> Data provided:
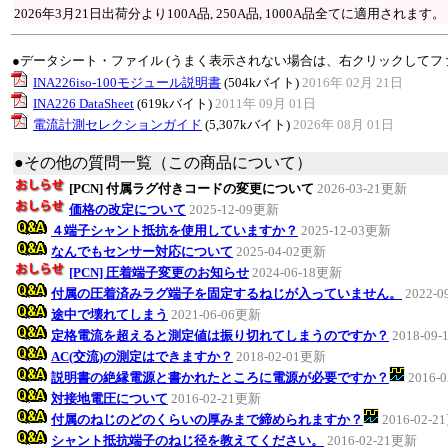
2026年3月21日出荷分より100A品, 250A品, 1000A品全てに適用されます。
●データシート・ファイル (うまく表示されない場合は、右クリックしてフ
INA226iso-100モジュール説明書
(504kバイト)
2016年 02月 21日
INA226 DataSheet
(619kバイト)
2011年 09月 01日
電流計測セレクションガイド
(5,307kバイト)
2026年 08月 01日
●その他の質問一覧（この商品について）
[PCN] 付属ラグ付きコードの変更について
2026-03-21更新
価格の改定について
2025-12-09更新
４端子シャント抵抗を使用していますか？
2025-12-03更新
なんでもセンサー対応について
2025-04-02更新
[PCN] 圧着端子変更のお知らせ
2024-06-18更新
付属の圧着済みラグ端子を固定するねじが入っていません。
2022-
途中で壊れてしまう
2021-06-06更新
定格電流を超えると測定値は振り切れてしまうのですか？
2018-09
AC(交流)の測定はできますか？
2018-02-01更新
説明書の絶縁電源と書かれたところに電源が必要ですか？
2016-
対接地電圧について
2016-02-21更新
付属のねじのどのくらいの厚みまで締められますか？
2016-02-
シャント抵抗端子のねじ径を教えてください。
2016-02-21更新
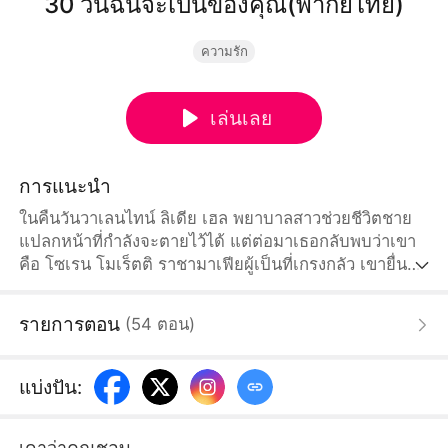
30 วันฉันจะเป็นของคุณ(พากย์ไทย)
ความรัก
เล่นเลย
การแนะนำ
ในคืนวันวาเลนไทน์ ลิเดีย เฮล พยาบาลสาวช่วยชีวิตชาย
แปลกหน้าที่กำลังจะตายไว้ได้ แต่ต่อมาเธอกลับพบว่าเขา
คือ โซเรน โมเร็ตติ ราชามาเฟียผู้เป็นที่เกรงกลัว เขายื่น
คำขาดอันโหดร้ายให้เธอเลือก ระหว่างแต่งงานกับเขาหรือ
ความตาย เมื่อถูกดึงเข้าไปในโลกอันแสนอันตรายของเขา
รายการตอน
(
54
ตอน
)
ความปรารถนาและการต่อต้านจึงปะทะกัน เมื่อสัญญา
ความรัก 30 วันสิ้นสุดลง ลิเดียต้องตัดสินใจเลือกระหว่าง
อิสรภาพ หรือการใช้ชีวิตเคียงข้างราชามาเฟียผู้ไร้ความ
แบ่งปัน
:
ปรานี
เดาว่าคุณชอบ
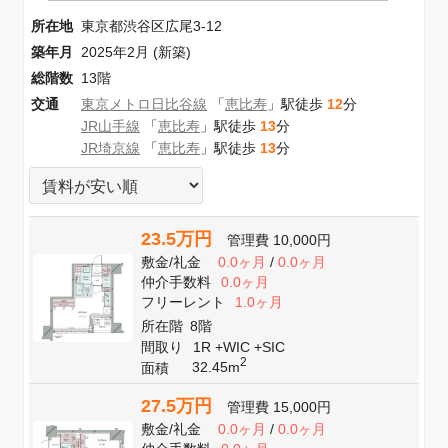
所在地
東京都渋谷区広尾3-12
築年月
2025年2月 (新築)
総階数
13階
交通
東京メトロ日比谷線
「
恵比寿
」駅徒歩
12
分
JR山手線
「
恵比寿
」駅徒歩
13
分
JR埼京線
「
恵比寿
」駅徒歩
13
分
23.5万円
管理費
10,000円
敷金
/
礼金
0.0ヶ月
/
0.0ヶ月
仲介手数料
0.0ヶ月
フリーレント
1.0ヶ月
所在階
8階
間取り
1R +WIC +SIC
2
32.45m
面積
27.5万円
管理費
15,000円
敷金
/
礼金
0.0ヶ月
/
0.0ヶ月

> What you should do: Throughout the data above, copy all lines where the word "ความร" is found.

> Written solution:
ความรัก
ความรัก 30 วันสิ้นสุดลง ลิเดียต้องตัดสินใจเลือกระหว่าง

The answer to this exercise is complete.